Sunday, March 23, 2014

Living after death?


When I was writing my book Normal to Noble in 2012 I constructed a timeline of my life.  I listed all of the things that I felt were significant and placed a date beside it along with the duration of that event.  What a great exercise it was then and now I am using it once again.

This week I have the honor of addressing my alma mater Ferrum College at what’s called the Executive in Residence program.  I have been asked to prepare a 30/45 minute key note address.  The topic of the address is basically my life and how I got to be at this podium.   

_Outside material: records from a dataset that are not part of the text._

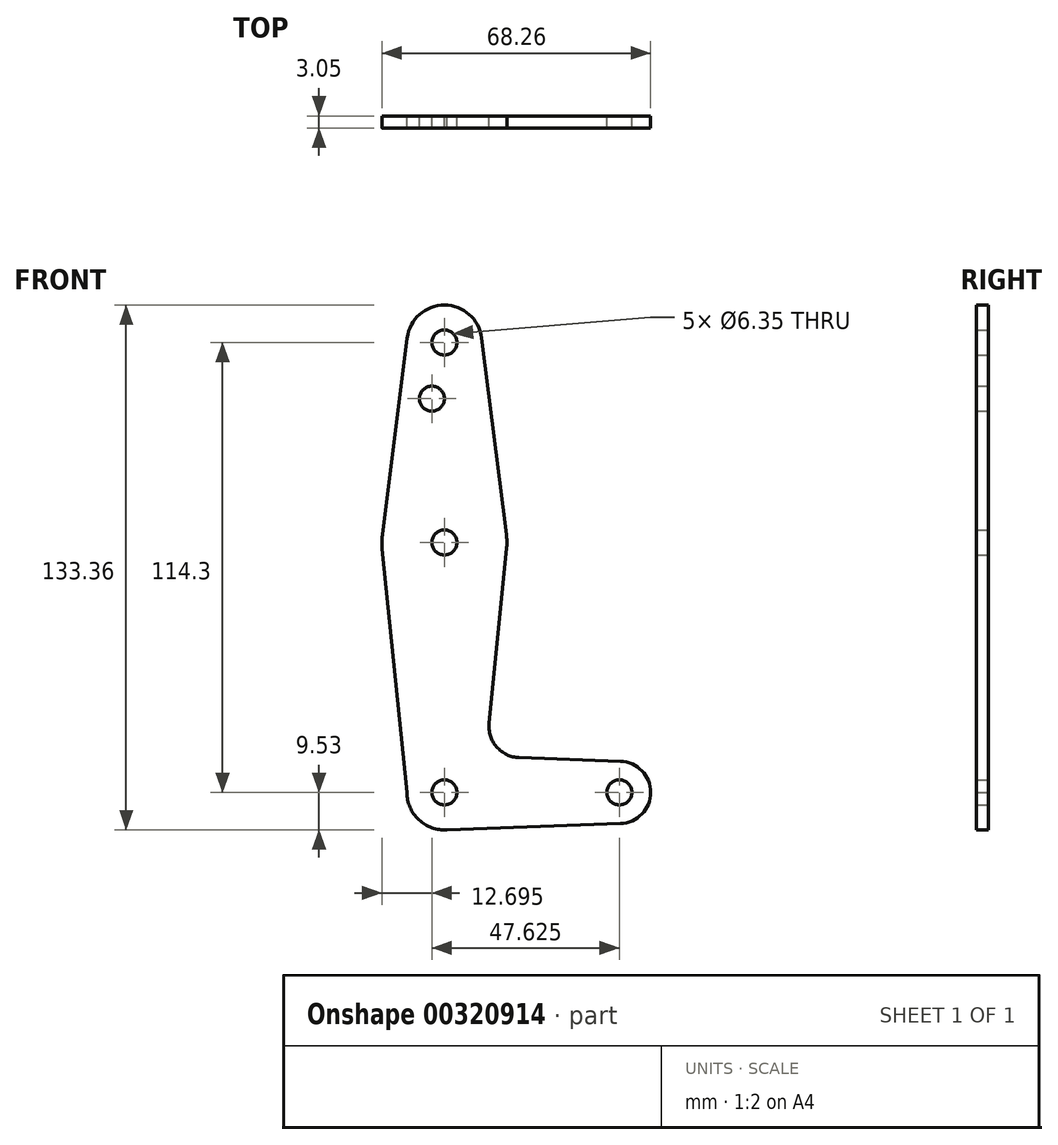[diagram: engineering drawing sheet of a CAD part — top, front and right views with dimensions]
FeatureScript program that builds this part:
annotation { "Feature Type Name" : "Feature", "Feature Type Description" : "" }
export const myFeature = defineFeature(function(context is Context, id is Id, definition is map)
    precondition{}
    {
        {
            var Q0;
            Q0=qCreatedBy(makeId("Front.planeOp"),FACE);
            var sketch = newSketch(context, id + "F0", { "sketchPlane" : qUnion([Q0])});
            skLineSegment(sketch, "E0", {"start": v(0, 114.3) * mm, "end": v(0, 0) * mm, "construction": true});
            skLineSegment(sketch, "E1", {"start": v(0, 0) * mm, "end": v(44.45, 0) * mm, "construction": true});
            skCircle(sketch, "E2", {"center": v(0, 0) * mm, "radius": 9.53 * mm});
            skCircle(sketch, "E3", {"center": v(0, 63.5) * mm, "radius": 15.88 * mm});
            skCircle(sketch, "E4", {"center": v(0, 114.3) * mm, "radius": 9.53 * mm});
            skCircle(sketch, "E5", {"center": v(44.45, 0) * mm, "radius": 7.94 * mm});
            skLineSegment(sketch, "E6", {"start": v(-9.52, 0) * mm, "end": v(-15.8, 61.9) * mm});
            skLineSegment(sketch, "E7", {"start": v(15.8, 61.91) * mm, "end": v(11.34, 17.59) * mm});
            skLineSegment(sketch, "E8", {"start": v(18.97, 8.85) * mm, "end": v(44.73, 7.93) * mm});
            skLineSegment(sketch, "E9", {"start": v(0, -9.53) * mm, "end": v(44.73, -7.93) * mm});
            skLineSegment(sketch, "E10", {"start": v(-9.45, 115.5) * mm, "end": v(-15.75, 65.48) * mm});
            skLineSegment(sketch, "E11", {"start": v(9.45, 115.5) * mm, "end": v(15.75, 65.48) * mm});
            skCircle(sketch, "E12", {"center": v(0, 114.3) * mm, "radius": 3.18 * mm});
            skCircle(sketch, "E13", {"center": v(0, 63.5) * mm, "radius": 3.18 * mm});
            skCircle(sketch, "E14", {"center": v(0, 0) * mm, "radius": 3.18 * mm});
            skCircle(sketch, "E15", {"center": v(44.45, 0) * mm, "radius": 3.18 * mm});
            skCircle(sketch, "E16", {"center": v(-3.17, 100.03) * mm, "radius": 3.18 * mm});
            skArc(sketch, "E17.filletArc", {"start": v(11.34, 17.59) * mm, "mid": v(13.26, 11.57) * mm, "end": v(18.97, 8.85) * mm});
            skSolve(sketch);
        }
        {
            var Q0;
            Q0 = qSketchRegion(id + "F0", true);
            extrude(context, id + "F1", {"entities" : qUnion([Q0]), "depth" : 3.05 * mm});
        }
    });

While researching for my speech I had remembered my timeline and reviewed it once again with different objectives.  I realized that five significant events help to create the person I am today.

Those events were attending college, meeting Dick Dearing, Dad dying, creating the Men’s Breakfast, and my son Matt’s birth.

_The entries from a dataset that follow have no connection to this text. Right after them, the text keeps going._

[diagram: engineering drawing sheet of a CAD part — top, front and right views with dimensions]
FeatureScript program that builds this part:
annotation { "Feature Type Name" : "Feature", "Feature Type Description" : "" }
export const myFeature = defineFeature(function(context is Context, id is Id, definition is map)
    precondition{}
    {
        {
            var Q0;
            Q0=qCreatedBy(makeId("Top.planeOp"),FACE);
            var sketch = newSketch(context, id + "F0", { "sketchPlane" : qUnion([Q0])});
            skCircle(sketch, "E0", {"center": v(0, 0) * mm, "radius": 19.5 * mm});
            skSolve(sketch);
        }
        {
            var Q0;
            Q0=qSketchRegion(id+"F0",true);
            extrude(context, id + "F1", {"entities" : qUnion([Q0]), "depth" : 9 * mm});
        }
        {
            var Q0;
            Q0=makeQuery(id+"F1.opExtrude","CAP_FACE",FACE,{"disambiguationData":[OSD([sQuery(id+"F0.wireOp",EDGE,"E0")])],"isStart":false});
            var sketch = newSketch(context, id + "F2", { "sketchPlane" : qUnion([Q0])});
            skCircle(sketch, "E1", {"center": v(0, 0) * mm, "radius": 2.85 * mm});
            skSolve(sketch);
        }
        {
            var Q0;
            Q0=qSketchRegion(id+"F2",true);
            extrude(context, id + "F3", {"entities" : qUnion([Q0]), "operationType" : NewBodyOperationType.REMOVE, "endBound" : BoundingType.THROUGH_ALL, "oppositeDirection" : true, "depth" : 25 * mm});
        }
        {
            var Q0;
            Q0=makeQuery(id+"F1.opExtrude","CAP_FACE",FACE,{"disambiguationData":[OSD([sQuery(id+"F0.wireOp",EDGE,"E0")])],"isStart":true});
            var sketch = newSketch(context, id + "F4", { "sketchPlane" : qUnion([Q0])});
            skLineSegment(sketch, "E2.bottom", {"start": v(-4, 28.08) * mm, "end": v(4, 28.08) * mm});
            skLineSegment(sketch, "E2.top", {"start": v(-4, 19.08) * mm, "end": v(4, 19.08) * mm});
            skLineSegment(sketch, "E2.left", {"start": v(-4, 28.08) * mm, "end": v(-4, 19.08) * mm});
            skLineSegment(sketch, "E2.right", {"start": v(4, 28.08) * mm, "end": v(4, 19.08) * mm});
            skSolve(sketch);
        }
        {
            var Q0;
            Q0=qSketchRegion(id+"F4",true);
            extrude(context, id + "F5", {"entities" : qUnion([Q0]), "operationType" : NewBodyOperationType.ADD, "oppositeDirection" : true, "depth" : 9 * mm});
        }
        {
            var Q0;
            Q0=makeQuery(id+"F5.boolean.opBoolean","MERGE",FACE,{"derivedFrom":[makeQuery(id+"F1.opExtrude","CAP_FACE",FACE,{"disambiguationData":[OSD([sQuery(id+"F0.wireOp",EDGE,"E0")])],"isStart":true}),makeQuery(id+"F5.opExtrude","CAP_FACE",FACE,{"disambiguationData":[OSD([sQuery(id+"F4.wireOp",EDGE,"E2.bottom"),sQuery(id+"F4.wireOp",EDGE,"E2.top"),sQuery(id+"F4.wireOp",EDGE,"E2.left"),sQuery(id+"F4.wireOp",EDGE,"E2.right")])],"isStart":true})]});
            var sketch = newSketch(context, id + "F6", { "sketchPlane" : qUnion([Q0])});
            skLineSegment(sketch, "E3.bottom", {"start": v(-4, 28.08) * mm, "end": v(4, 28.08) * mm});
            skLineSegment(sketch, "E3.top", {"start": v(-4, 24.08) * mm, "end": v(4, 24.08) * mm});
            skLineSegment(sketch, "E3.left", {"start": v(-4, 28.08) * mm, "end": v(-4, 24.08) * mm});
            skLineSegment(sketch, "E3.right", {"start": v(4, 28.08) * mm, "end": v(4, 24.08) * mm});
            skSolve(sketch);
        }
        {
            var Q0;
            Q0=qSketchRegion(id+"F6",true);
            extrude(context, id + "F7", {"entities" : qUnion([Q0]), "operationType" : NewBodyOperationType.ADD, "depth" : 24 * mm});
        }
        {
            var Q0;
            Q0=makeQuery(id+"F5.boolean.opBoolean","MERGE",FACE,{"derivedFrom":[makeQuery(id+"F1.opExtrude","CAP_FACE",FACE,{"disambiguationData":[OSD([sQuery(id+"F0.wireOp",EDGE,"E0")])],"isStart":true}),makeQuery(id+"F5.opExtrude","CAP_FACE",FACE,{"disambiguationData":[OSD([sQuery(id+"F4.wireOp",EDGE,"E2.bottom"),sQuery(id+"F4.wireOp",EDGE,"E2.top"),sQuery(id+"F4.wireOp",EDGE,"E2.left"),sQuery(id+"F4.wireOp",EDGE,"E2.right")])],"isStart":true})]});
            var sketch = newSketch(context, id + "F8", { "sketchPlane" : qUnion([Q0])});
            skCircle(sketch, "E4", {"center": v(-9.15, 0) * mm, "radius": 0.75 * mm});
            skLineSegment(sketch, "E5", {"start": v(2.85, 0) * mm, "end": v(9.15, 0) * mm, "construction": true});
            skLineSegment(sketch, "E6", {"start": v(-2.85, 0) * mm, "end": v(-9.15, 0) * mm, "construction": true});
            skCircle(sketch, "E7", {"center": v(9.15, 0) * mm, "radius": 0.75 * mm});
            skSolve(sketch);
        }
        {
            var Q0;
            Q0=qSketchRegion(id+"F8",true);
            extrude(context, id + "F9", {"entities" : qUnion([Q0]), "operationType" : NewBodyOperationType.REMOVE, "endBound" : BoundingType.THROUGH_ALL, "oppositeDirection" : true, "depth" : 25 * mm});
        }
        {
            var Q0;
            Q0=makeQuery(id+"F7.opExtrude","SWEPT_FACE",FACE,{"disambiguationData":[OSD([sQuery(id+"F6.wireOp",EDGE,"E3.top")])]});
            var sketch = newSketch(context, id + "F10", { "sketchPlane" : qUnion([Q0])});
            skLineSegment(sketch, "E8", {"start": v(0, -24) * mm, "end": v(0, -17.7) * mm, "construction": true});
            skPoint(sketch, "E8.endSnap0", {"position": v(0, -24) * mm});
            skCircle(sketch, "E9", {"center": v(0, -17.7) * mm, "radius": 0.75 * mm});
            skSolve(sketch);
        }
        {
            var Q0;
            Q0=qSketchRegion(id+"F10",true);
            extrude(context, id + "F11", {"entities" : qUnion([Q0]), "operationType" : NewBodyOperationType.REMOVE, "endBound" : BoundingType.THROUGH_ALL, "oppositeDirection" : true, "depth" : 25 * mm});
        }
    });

At college I faced challenges, made my own decisions, exercised independence and became resourceful.  Clearly a different person from the young man that entered as a freshman. 

I met Dick Dearing during my third career with WaterFurnace International.  I was working a trade show and Dick needed help on a large home he was building in Roanoke, Va.  We spoke for hours and became friends.  He shared with me his philosophy on tithing and how it was working in his life.  My views on giving were forever changed that day. 

My father died in 1984 and rocked my world.  Reviewing my life after 1984, it looks as if I really started living after my father died.  Reflecting on it now, it took my dad to die for me to understand how to live better in this world.  From that point on I solved things internally as opposed to externally. 

Afterwards I discovered my “voice” as I call it.  Listening to my internal compass has led me on some significant adventures, the first was the creation of the Men’s Breakfast at First Presbyterian Church in 1987.   That stint lasted every week for 14 years and significantly impacted my life!  It was simply something that I was "called" to do.  

After my son’s miracle birth in 1993 the “voice” returned and led me to create The Robin Hoods of Virginia Beach and eventually The Noblemen.

When someone close to you dies; it can actually create or destroy your own life.  For me, the death of my Father allowed me to live a fuller and more robust life. 

Saving my son’s life instead of aborting him at 22.5 weeks was the right decision that allowed me the life I enjoy now. 

I encourage those of you that are seekers to review your timeline so you better understand how your life changes as significant instances occur in your life.  

How you respond to the death of loved ones and your actions afterwards are up to you!  

Do your best not to die a little bit but to live a little bit better and honor those that came before us! 


NobleOne

1 comment:

  1. being the eldest child in an alcoholic family is quite a challenge. I cannot remember any support or love growing up. when I look at home movies my mother has, I was acting like the mother and my parents were drinking beer and smoking cigarettes on the couch. this was very common after world war II and prior to the "post traumatic stress disorder" catch phrase. veterans from that war got no services or sympathy and just had to work and support their families no matter how damaged they were. all they had was alcohol to medicate their terrible pain. and the poor offspring of these damaged men paid a dear price. as a little girl I feared for my life and watched my father terrorize his wife and his 5 children. I watched him beat my brother and call him names and drive him to drug addiction in high school. watched my family leave their home as fast as their feet could take them. never had a family who loved me. still don't. but despite this pathetic upbringing, I raised four successful wonderful children. I married two alcoholics myself and had to deal this that nonsense. today I am 65 years old, still working as a nurse (of course a nurse, the child of alcoholic career of choice). I am still looking for love in all the wrong places....my family. still trying to be the good family member to a group of people that don't care. all sad but I am noble enough to fight the good fight...be there for my children who need a wonderful mom, that I am, and try and try again to find love in a damaged family system.